Bellefontaine Cemetery in St. Louis is like the Hollywood Walk of Fame for history nerds. The list of notable people buried there is so long that the walking brochure can only spare room for a few words about each one. My friend and I went exploring the cemetery last summer, following the brochure from the grave of Sara Teasdale (“Pulitzer Prize Winning Poet”) to the mausoleum of the Lemp family (“Brewers / Family Madness”) and onward.
As we crested the first hill, we came across the grave of Kate Brewington Bennett. “She died for her beauty,” my friend read aloud, puzzled. It was a little vague, even by the brochure’s standards. So I told him the story as best I remembered it. It goes like this:
Kate Brewington Bennett was the wife of William Bennett, one of the cemetery’s founders. She was regarded as the most stunning woman in St. Louis. Her skin was smooth and pale, like the finest polished marble. Kate’s secret was her dangerous beauty regime: she took a small dose of arsenic every day, which had the effect of lightening her complexion. It also slowly killed her. She died of arsenic poisoning at age 37. Her husband’s final gift to her was an elaborate gravestone, as white and flawless as she had once been.
“Wow,” said my friend. “So have you written about her for the blog?”

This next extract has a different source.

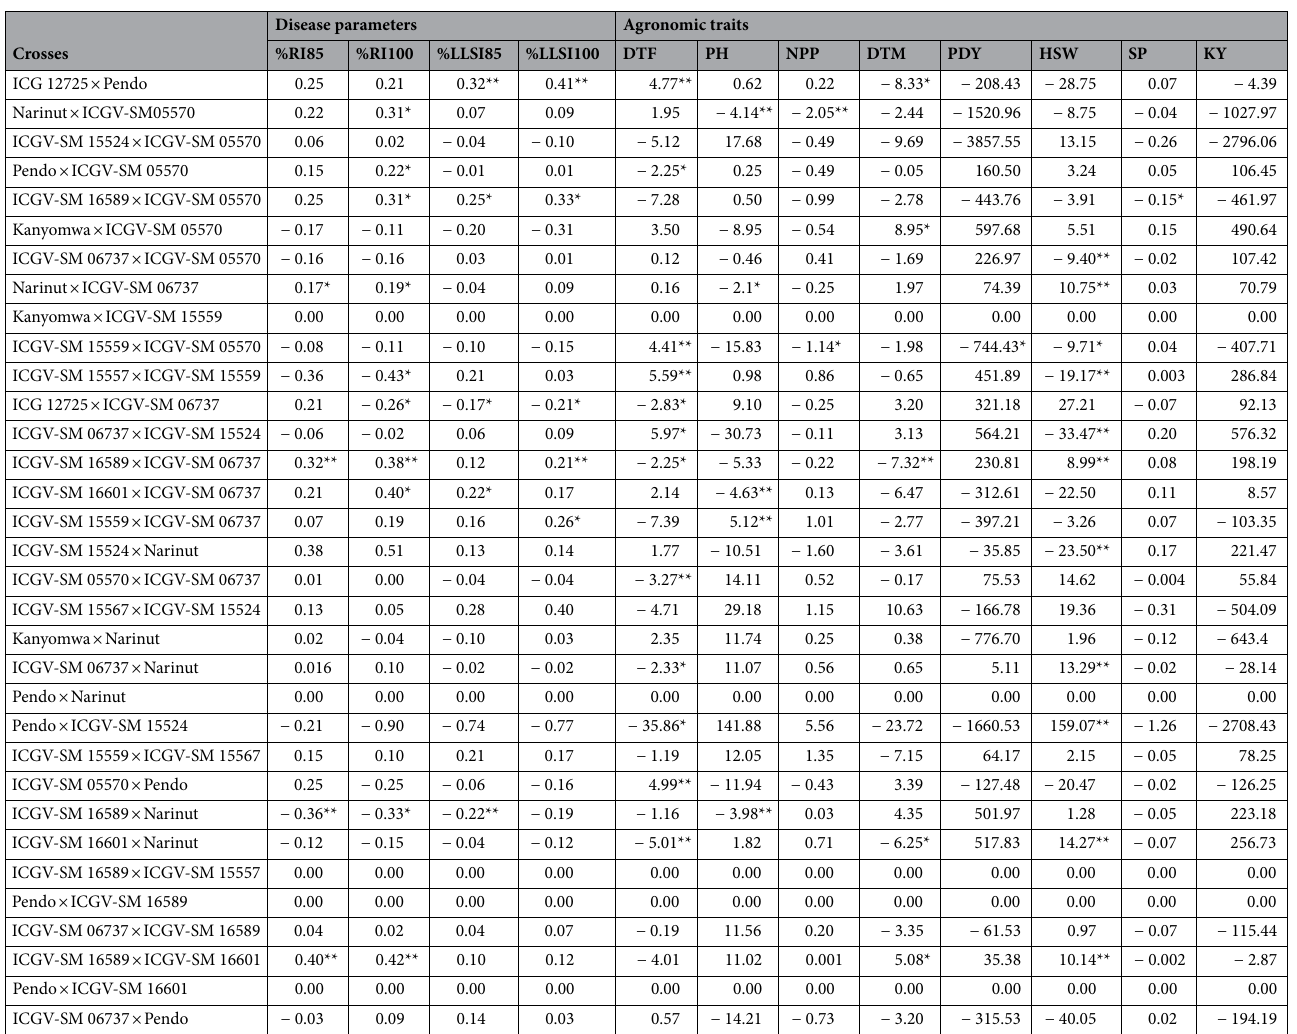
Table 8. Specific combining ability effects showing mean squares and significant tests for four disease parameters and eight agronomic traits of 33 F 2 families evaluated in two seasons in Tanzania. %RI85 percentage rust infection at 85 days after planting, %RI100 percentage rust score infection at 100 days after planting, %LLSI 85 Percentage late leaf spot infection at 85 days after planting, %LLSI 100 percentage late leaf spot infection at 100 days after planting, DTF days to flowering; PH plant height; NPP number of pods per plant, DTM days to maturity, PDY pod yield, HSW hundred seed weight, SP shelling percent, KY kernel yield. *,** and *** represent significant differences at 0.05, 0.01 and 0.001 probability levels,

I shrugged. “We’re interested in women who lived extraordinarily. She just… you know, died weird.”
In the months since, I’ve been wondering if I was right to be so dismissive. In an age of diet pills and eating disorders and a beauty standard created by Photoshop, is there really nothing to say about Kate Bennett? This is a woman who literally killed herself to preserve her beauty and, by extension, her value to those around her.
Or did she?
Kate Bennett’s story is one that I’d heard for years, but had never seen any documentation for. I decided to dig into it a little deeper. According to the census, Kate and William Bennett came to St. Louis from Maryland. William was a partner in the Russell & Bennett wholesale grocery firm, specializing in imported spices and liquor. In 1850, William and Kate were living with their three daughters on Fourth Street, not far from William’s riverfront warehouse.

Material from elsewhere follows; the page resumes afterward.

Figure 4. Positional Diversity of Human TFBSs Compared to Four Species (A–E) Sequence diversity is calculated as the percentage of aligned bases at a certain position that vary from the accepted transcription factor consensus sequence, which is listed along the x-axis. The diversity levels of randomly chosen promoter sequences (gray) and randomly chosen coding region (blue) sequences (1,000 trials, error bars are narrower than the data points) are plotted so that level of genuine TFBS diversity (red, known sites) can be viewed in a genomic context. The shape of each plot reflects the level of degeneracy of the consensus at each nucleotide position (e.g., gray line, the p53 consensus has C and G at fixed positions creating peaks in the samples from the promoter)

The St. Louis County history from the 1880s notes that William Bennett did, in fact, serve as one of the first trustees for Bellefontaine Cemetery. However, it doesn’t mention anything about Kate’s death, which is a bit of a letdown. County histories from the 1880s love to report bizarre deaths. We know from Kate’s gravestone that she died on November 20, 1855, so I checked the death notices in the next day’s issue of the Daily Missouri Republican. Sure enough, there she was:
“A short illness.” That’s hardly conclusive, one way or the other. It’s worth mentioning here that arsenic was absolutely used in patent medicines in the 1800s and early 1900s. It was specifically sold as a way to clear up and lighten the complexion, which is completely false—taking arsenic actually darkens the skin. So what kicked off this nonsense trend? The source seems to be a widely circulated medical paper about the Styrian Arsenic Eaters, a group of villagers in Southeast Austria who swore by small doses of the poison. They claimed it kept their appearances youthful and helped them breathe in high altitudes.
It’s unlikely that Kate Bennett got swept up in the arsenic eating fad, though. The article about the Styrians didn’t reach American audiences until 1855-1856. By the time it became a hot news item, Kate was probably already dead. It’s not yet clear how or when the arsenic story became attached to her.
Even as a myth, though, it’s fascinating. There’s something mean-spirited about it, something that becomes clearer when you know it isn’t true. The pressure on women to strive for an impossible standard of beauty goes back centuries, if not millennia. Yet, when a woman actually harms herself in trying to achieve it, we’re quick to scoff at her vanity or naiveté.
The truth is, we still don’t know the story of Kate Bennett, and the story we tell really says a lot more about us than it does her.